Sunday 5 September 2010

The very first blogger?

You might ask who was the first blogger. Quite by chance, on holiday and looking for something to read in a pile of books in a rented apartment, I came across a book I had always wanted to read – the essays of Montaigne. Sporadically I had come across references to it and they had often seemed intriguing. But I had never read it. Now was my chance.

I immediately realised that these essays (essais = tries) of Montaigne were in fact nothing but blogs; fairly lengthy blogs perhaps but nonetheless blogs. Each essay addresses a subject and tells us what Montaigne knows about it. Sometimes that isn't very much; at other times we get many pages. Always there are many quotations from the classical authors such as Senecca, Horace Virgil etc. But what makes the reading worthwhile are the opinions expressed: always positive and clear and often saying things that are as relevant today as when they were first written over 400 years ago. A single sentence will leap out of the page with a quintessential curtain-lifting thought. It is Montaigne's opinions that I am going to comment on in this and following blogs. I know that over the centuries many people have have written about Montaigne, so I don't expect to produce anything that is new. But Montaigne's own introduction to his essays starts “my sole purpose in writing this book has been a private and domestic one”. In that spirit I am simply recording my immediate reaction to some of his essays, to help me (and maybe a reader or two of these blogs) understand how they might have meaning today.
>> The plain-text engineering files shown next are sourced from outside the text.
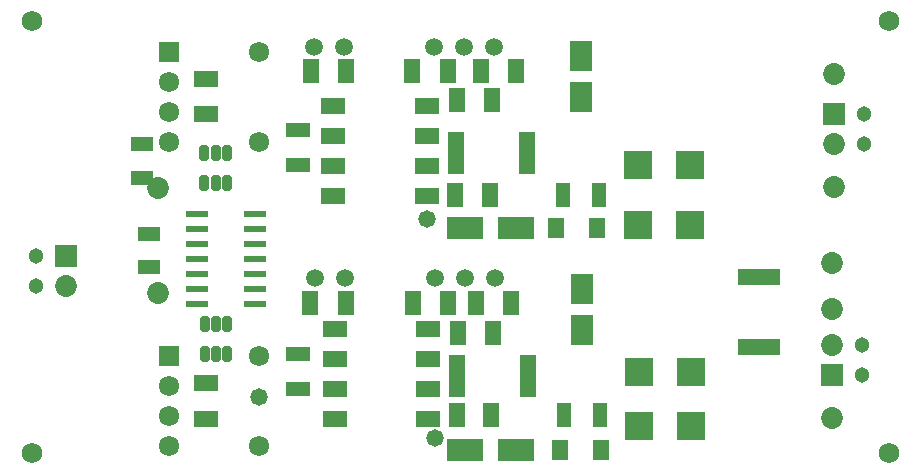
<source format=gbr>
%TF.GenerationSoftware,Altium Limited,Altium Designer,23.2.1 (34)*%
G04 Layer_Color=16711935*
%FSLAX45Y45*%
%MOMM*%
%TF.SameCoordinates,3015DBAE-21F6-41EF-B07E-3AD50EAB7A3F*%
%TF.FilePolarity,Negative*%
%TF.FileFunction,Soldermask,Bot*%
%TF.Part,Single*%
G01*
G75*
%TA.AperFunction,Conductor*%
%ADD19C,0.50000*%
%TA.AperFunction,SMDPad,CuDef*%
%ADD31R,1.98120X0.55880*%
%TA.AperFunction,TestPad*%
%ADD32R,1.98120X0.55880*%
%TA.AperFunction,SMDPad,CuDef*%
%ADD54R,3.15320X1.90320*%
%TA.AperFunction,ComponentPad*%
%ADD58C,1.50620*%
%ADD59C,1.85320*%
%ADD60R,1.85320X1.85320*%
%ADD61C,1.30320*%
%TA.AperFunction,WasherPad*%
%ADD62C,1.72720*%
%TA.AperFunction,ComponentPad*%
%ADD63C,1.72120*%
%ADD64R,1.72120X1.72120*%
%TA.AperFunction,ViaPad*%
%ADD65C,1.47320*%
%TA.AperFunction,SMDPad,CuDef*%
%ADD66R,2.00660X1.32080*%
G04:AMPARAMS|DCode=67|XSize=1.4132mm|YSize=0.7832mm|CornerRadius=0.1741mm|HoleSize=0mm|Usage=FLASHONLY|Rotation=90.000|XOffset=0mm|YOffset=0mm|HoleType=Round|Shape=RoundedRectangle|*
%AMROUNDEDRECTD67*
21,1,1.41320,0.43500,0,0,90.0*
21,1,1.06500,0.78320,0,0,90.0*
1,1,0.34820,0.21750,0.53250*
1,1,0.34820,0.21750,-0.53250*
1,1,0.34820,-0.21750,-0.53250*
1,1,0.34820,-0.21750,0.53250*
%
%ADD67ROUNDEDRECTD67*%
%ADD68R,2.00320X1.25320*%
%ADD69R,2.00320X1.33320*%
%ADD70R,1.32080X2.00660*%
%ADD71R,1.36320X2.02320*%
%ADD72R,1.44320X3.52320*%
%ADD73R,1.45320X1.70320*%
%ADD74R,1.25320X2.00320*%
%ADD75R,2.45320X2.35320*%
%ADD76R,1.82320X2.56320*%
%ADD77R,3.52320X1.44320*%
%ADD78R,1.93320X1.27320*%
%TA.AperFunction,Conductor*%
%ADD79C,0.70000*%
%ADD80C,0.45400*%
D19*
X5410000Y969000D02*
X5492500Y1051500D01*
Y1056500D01*
D31*
X1663739Y1544000D02*
D03*
D32*
X2156499Y1671000D02*
D03*
X1663739Y1798000D02*
D03*
Y2052000D02*
D03*
X2156499Y2306000D02*
D03*
Y1925000D02*
D03*
X1663739D02*
D03*
X2156499Y2052000D02*
D03*
Y2179000D02*
D03*
X1663739D02*
D03*
Y1671000D02*
D03*
X2156499Y1544000D02*
D03*
Y1798000D02*
D03*
X1663739Y2306000D02*
D03*
D54*
X4364000Y306000D02*
D03*
X3934000D02*
D03*
X4366000Y2180000D02*
D03*
X3936001D02*
D03*
D58*
X3678000Y1758500D02*
D03*
X3932000D02*
D03*
X4186000D02*
D03*
X2916000D02*
D03*
X2662000D02*
D03*
X4178000Y3713500D02*
D03*
X3924000D02*
D03*
X3670000D02*
D03*
X2908000D02*
D03*
X2654000D02*
D03*
D59*
X7037981Y1887134D02*
D03*
Y1496134D02*
D03*
Y1190134D02*
D03*
X7055000Y3487000D02*
D03*
Y2535000D02*
D03*
Y2895000D02*
D03*
X1332000Y1630000D02*
D03*
Y2520561D02*
D03*
X556000Y1697000D02*
D03*
X7039981Y572134D02*
D03*
D60*
X7037981Y936134D02*
D03*
X7055000Y3149000D02*
D03*
X556000Y1951000D02*
D03*
D61*
X7291981Y1190134D02*
D03*
Y936134D02*
D03*
X7309000Y2895000D02*
D03*
Y3149000D02*
D03*
X302000Y1697000D02*
D03*
Y1951000D02*
D03*
D62*
X270000Y275000D02*
D03*
Y3936000D02*
D03*
X7527000Y275000D02*
D03*
Y3936000D02*
D03*
D63*
X2187000Y341000D02*
D03*
Y1103000D02*
D03*
X1425000Y341000D02*
D03*
Y595000D02*
D03*
Y849000D02*
D03*
X2188000Y3671000D02*
D03*
Y2909000D02*
D03*
X1426000D02*
D03*
Y3163000D02*
D03*
Y3417000D02*
D03*
D64*
X1425000Y1103000D02*
D03*
X1426000Y3671000D02*
D03*
D65*
X3684000Y406000D02*
D03*
X2187000Y749000D02*
D03*
X3617000Y2264000D02*
D03*
D66*
X1746000Y3444860D02*
D03*
Y3145140D02*
D03*
Y569300D02*
D03*
Y869020D02*
D03*
D67*
X1824000Y2817500D02*
D03*
X1919000D02*
D03*
X1824000Y2566500D02*
D03*
X1729000D02*
D03*
X1919000D02*
D03*
X1729000Y2817500D02*
D03*
X1920000Y1120000D02*
D03*
Y1371000D02*
D03*
X1730000D02*
D03*
X1825000D02*
D03*
Y1120000D02*
D03*
X1730000D02*
D03*
D68*
X2517000Y2714000D02*
D03*
Y3014000D02*
D03*
X2525000Y818000D02*
D03*
Y1118000D02*
D03*
D69*
X2819999Y3218000D02*
D03*
Y2456000D02*
D03*
Y2964000D02*
D03*
Y2710000D02*
D03*
X3613999Y2456000D02*
D03*
Y2710000D02*
D03*
Y2964000D02*
D03*
Y3218000D02*
D03*
X2831000Y822000D02*
D03*
X3625000D02*
D03*
Y1076000D02*
D03*
Y1330000D02*
D03*
X2831000Y1076000D02*
D03*
Y1330000D02*
D03*
Y568000D02*
D03*
X3625000D02*
D03*
D70*
X2627140Y3514000D02*
D03*
X2926860D02*
D03*
X4174860Y1296330D02*
D03*
X3875140D02*
D03*
X2925270Y1549000D02*
D03*
X2625550D02*
D03*
X3794860D02*
D03*
X3495140D02*
D03*
X4324720D02*
D03*
X4025000D02*
D03*
X4166860Y3264000D02*
D03*
X3867140D02*
D03*
X3786860Y3514000D02*
D03*
X3487140D02*
D03*
X4366860D02*
D03*
X4067140D02*
D03*
D71*
X4158501Y600500D02*
D03*
X3863501D02*
D03*
X3852000Y2464000D02*
D03*
X4147000D02*
D03*
D72*
X3867500Y931500D02*
D03*
X4465500D02*
D03*
X3859501Y2819500D02*
D03*
X4457500D02*
D03*
D73*
X4742500Y301000D02*
D03*
X5087500D02*
D03*
X5053500Y2187000D02*
D03*
X4708500D02*
D03*
D74*
X4775000Y601500D02*
D03*
X5075000D02*
D03*
X4767000Y2464000D02*
D03*
X5067000D02*
D03*
D75*
X5845000Y509000D02*
D03*
X5405000D02*
D03*
X5845000Y969000D02*
D03*
X5405000D02*
D03*
X5397000Y2210500D02*
D03*
X5837000D02*
D03*
X5397000Y2716500D02*
D03*
X5837000D02*
D03*
D76*
X4925000Y1324160D02*
D03*
Y1669160D02*
D03*
X4917000Y3291830D02*
D03*
Y3636830D02*
D03*
D77*
X6425000Y1772000D02*
D03*
Y1174000D02*
D03*
D78*
X1259000Y2137000D02*
D03*
Y1851000D02*
D03*
X1198000Y2605000D02*
D03*
Y2891000D02*
D03*
D79*
X3855501Y2464000D02*
X3859501Y2468000D01*
X3596951Y3218000D02*
X3628789D01*
D80*
X2813482Y550482D02*
X2831000Y568000D01*
%TF.MD5,f81d552e4f76496f8cd618bc0c4e5291*%
M02*

</source>
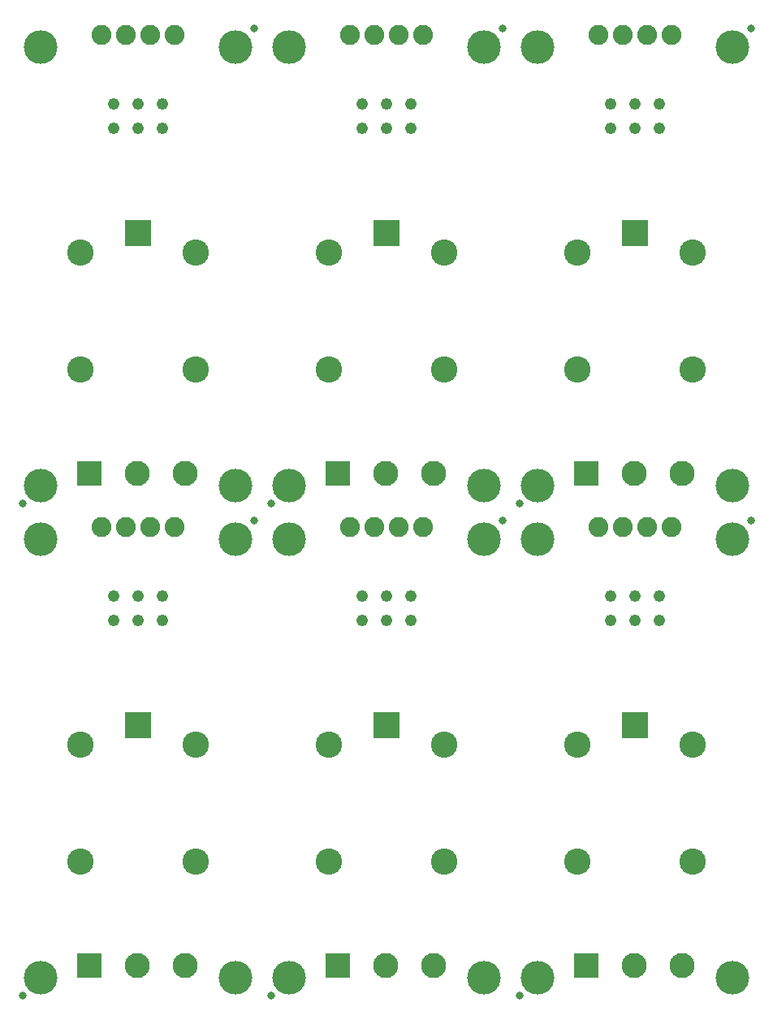
<source format=gbs>
G75*
%MOIN*%
%OFA0B0*%
%FSLAX25Y25*%
%IPPOS*%
%LPD*%
%AMOC8*
5,1,8,0,0,1.08239X$1,22.5*
%
%ADD10R,0.10800X0.10800*%
%ADD11C,0.10800*%
%ADD12C,0.13800*%
%ADD13C,0.03300*%
%ADD14C,0.04808*%
%ADD15R,0.10300X0.10300*%
%ADD16C,0.10300*%
%ADD17C,0.08200*%
D10*
X0055079Y0116043D03*
X0157079Y0116043D03*
X0259079Y0116043D03*
X0259079Y0318043D03*
X0157079Y0318043D03*
X0055079Y0318043D03*
D11*
X0031457Y0310169D03*
X0031457Y0262138D03*
X0078701Y0262138D03*
X0078701Y0310169D03*
X0133457Y0310169D03*
X0133457Y0262138D03*
X0180701Y0262138D03*
X0180701Y0310169D03*
X0235457Y0310169D03*
X0235457Y0262138D03*
X0282701Y0262138D03*
X0282701Y0310169D03*
X0282701Y0108169D03*
X0282701Y0060138D03*
X0235457Y0060138D03*
X0235457Y0108169D03*
X0180701Y0108169D03*
X0180701Y0060138D03*
X0133457Y0060138D03*
X0133457Y0108169D03*
X0078701Y0108169D03*
X0078701Y0060138D03*
X0031457Y0060138D03*
X0031457Y0108169D03*
D12*
X0015059Y0192500D03*
X0015059Y0214500D03*
X0095059Y0214500D03*
X0095059Y0192500D03*
X0117059Y0192500D03*
X0117059Y0214500D03*
X0197059Y0214500D03*
X0197059Y0192500D03*
X0219059Y0192500D03*
X0219059Y0214500D03*
X0299059Y0214500D03*
X0299059Y0192500D03*
X0299059Y0012500D03*
X0219059Y0012500D03*
X0197059Y0012500D03*
X0117059Y0012500D03*
X0095059Y0012500D03*
X0015059Y0012500D03*
X0015059Y0394500D03*
X0095059Y0394500D03*
X0117059Y0394500D03*
X0197059Y0394500D03*
X0219059Y0394500D03*
X0299059Y0394500D03*
D13*
X0007559Y0005000D03*
X0109559Y0005000D03*
X0211559Y0005000D03*
X0204559Y0200000D03*
X0211559Y0207000D03*
X0306559Y0200000D03*
X0306559Y0402000D03*
X0204559Y0402000D03*
X0102559Y0402000D03*
X0109559Y0207000D03*
X0102559Y0200000D03*
X0007559Y0207000D03*
D14*
X0045059Y0169000D03*
X0045059Y0159000D03*
X0055059Y0159000D03*
X0055059Y0169000D03*
X0065059Y0169000D03*
X0065059Y0159000D03*
X0147059Y0159000D03*
X0147059Y0169000D03*
X0157059Y0169000D03*
X0157059Y0159000D03*
X0167059Y0159000D03*
X0167059Y0169000D03*
X0249059Y0169000D03*
X0249059Y0159000D03*
X0259059Y0159000D03*
X0259059Y0169000D03*
X0269059Y0169000D03*
X0269059Y0159000D03*
X0269059Y0361000D03*
X0259059Y0361000D03*
X0259059Y0371000D03*
X0269059Y0371000D03*
X0249059Y0371000D03*
X0249059Y0361000D03*
X0167059Y0361000D03*
X0157059Y0361000D03*
X0157059Y0371000D03*
X0167059Y0371000D03*
X0147059Y0371000D03*
X0147059Y0361000D03*
X0065059Y0361000D03*
X0055059Y0361000D03*
X0055059Y0371000D03*
X0065059Y0371000D03*
X0045059Y0371000D03*
X0045059Y0361000D03*
D15*
X0035059Y0219500D03*
X0137059Y0219500D03*
X0239059Y0219500D03*
X0239059Y0017500D03*
X0137059Y0017500D03*
X0035059Y0017500D03*
D16*
X0054744Y0017500D03*
X0074429Y0017500D03*
X0156744Y0017500D03*
X0176429Y0017500D03*
X0258744Y0017500D03*
X0278429Y0017500D03*
X0278429Y0219500D03*
X0258744Y0219500D03*
X0176429Y0219500D03*
X0156744Y0219500D03*
X0074429Y0219500D03*
X0054744Y0219500D03*
D17*
X0050059Y0197500D03*
X0040059Y0197500D03*
X0060059Y0197500D03*
X0070059Y0197500D03*
X0142059Y0197500D03*
X0152059Y0197500D03*
X0162059Y0197500D03*
X0172059Y0197500D03*
X0244059Y0197500D03*
X0254059Y0197500D03*
X0264059Y0197500D03*
X0274059Y0197500D03*
X0274059Y0399500D03*
X0264059Y0399500D03*
X0254059Y0399500D03*
X0244059Y0399500D03*
X0172059Y0399500D03*
X0162059Y0399500D03*
X0152059Y0399500D03*
X0142059Y0399500D03*
X0070059Y0399500D03*
X0060059Y0399500D03*
X0050059Y0399500D03*
X0040059Y0399500D03*
M02*

</source>
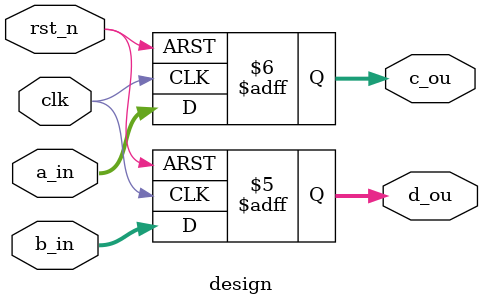
<source format=v>


//--------------------------------------------------------------------------
// Include File
//--------------------------------------------------------------------------

//--------------------------------------------------------------------------
// Module
//--------------------------------------------------------------------------
module design
//--------------------------------------------------------------------------
// Ports
//--------------------------------------------------------------------------
(
    // inputs
    input wire       clk,
    input wire       rst_n,
    input wire [4:0] a_in,
    input wire [4:0] b_in,

    // outputs
    output reg [4:0] c_ou,
    output reg [4:0] d_ou
);

//--------------------------------------------------------------------------
// Design: assertion basic test
//--------------------------------------------------------------------------
always @(posedge clk or negedge rst_n) begin
    if (!rst_n) begin
        c_ou <= 5'b0000;
    end else begin
        c_ou <= a_in;
    end
end

//--------------------------------------------------------------------------
// Design: assertion basic test
//--------------------------------------------------------------------------
always @(posedge clk or negedge rst_n) begin
    if (!rst_n) begin
        d_ou <= 5'b00000;
    end else begin
        d_ou <= b_in;
    end
end

endmodule
//--------------------------------------------------------------------------

</source>
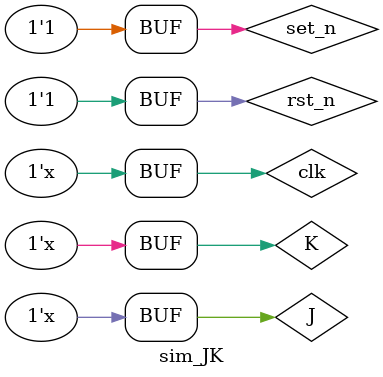
<source format=v>
`timescale 1ns / 1ps


module sim_JK();
reg clk,rst_n,set_n,J,K;
wire Q;
JK u1(clk,rst_n,set_n,J,K,Q);
initial
    begin
        clk=1;J=0;K=0;rst_n=0;set_n=1;
        #80 rst_n=1;set_n=0;
        #80 set_n=1;
    end
always #10 clk=~clk;
always #20 {J,K}={J,K}+1;
endmodule

</source>
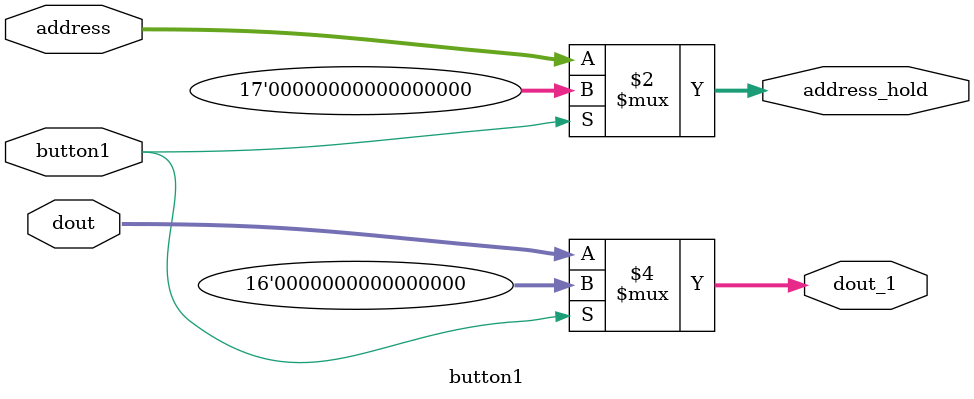
<source format=v>
`timescale 1ns / 1ps


(* dont_touch = "true" *)
module button1(
    input [16:0]address,
    input button1,
    input [15:0]dout,
    output [16:0]address_hold,
    output [15:0]dout_1
    );
    assign address_hold=(button1==1'b1)?17'b0:address;
    assign dout_1=(button1==1'b1)?16'b0:dout;
endmodule

</source>
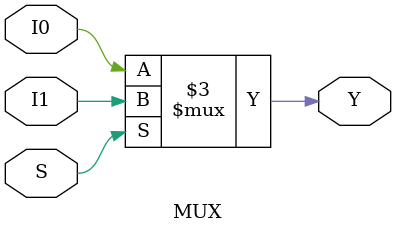
<source format=v>
module MUX (
    input wire I0, input wire I1, input wire S,
    output reg Y
);

always @(*)
    begin
        if (S)
            Y = I1;
        else
            Y = I0;
    end

endmodule
</source>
The edition of the essays that I found was the Penguin Classics one: Michel de Montaigne, Essays Translated with an Introduction by J M Cohen (1958). This is only a partial edition of about 1/3 rd of the essays, but certainly adequate for me to get started. The essays were published in three books, additions being added in each successive edition. You can download the complete works, in a 19th century translation, from Project Gutenberg. This is often heavier going than the Cohen version; 19th century English can be rather elaborate. But it does have some exquisite translations such as: “a man's accusations of himself are always believed; his praises never” which in Cohen is the more leaden “what [a man] says in his disfavour is always believed, but when he commends himself he arouses distrust”.

There are certainly sections of the essays that strike no chords with me: a comparison of Seneca and Plutarch or an analysis of the strengths of Tacitus. But leaving these aside there is much that seems of relevance today, even if you have to take account of social context. I'll try in a few brief blog entries to point out some of the Montaigne's thoughts that I find intriguing.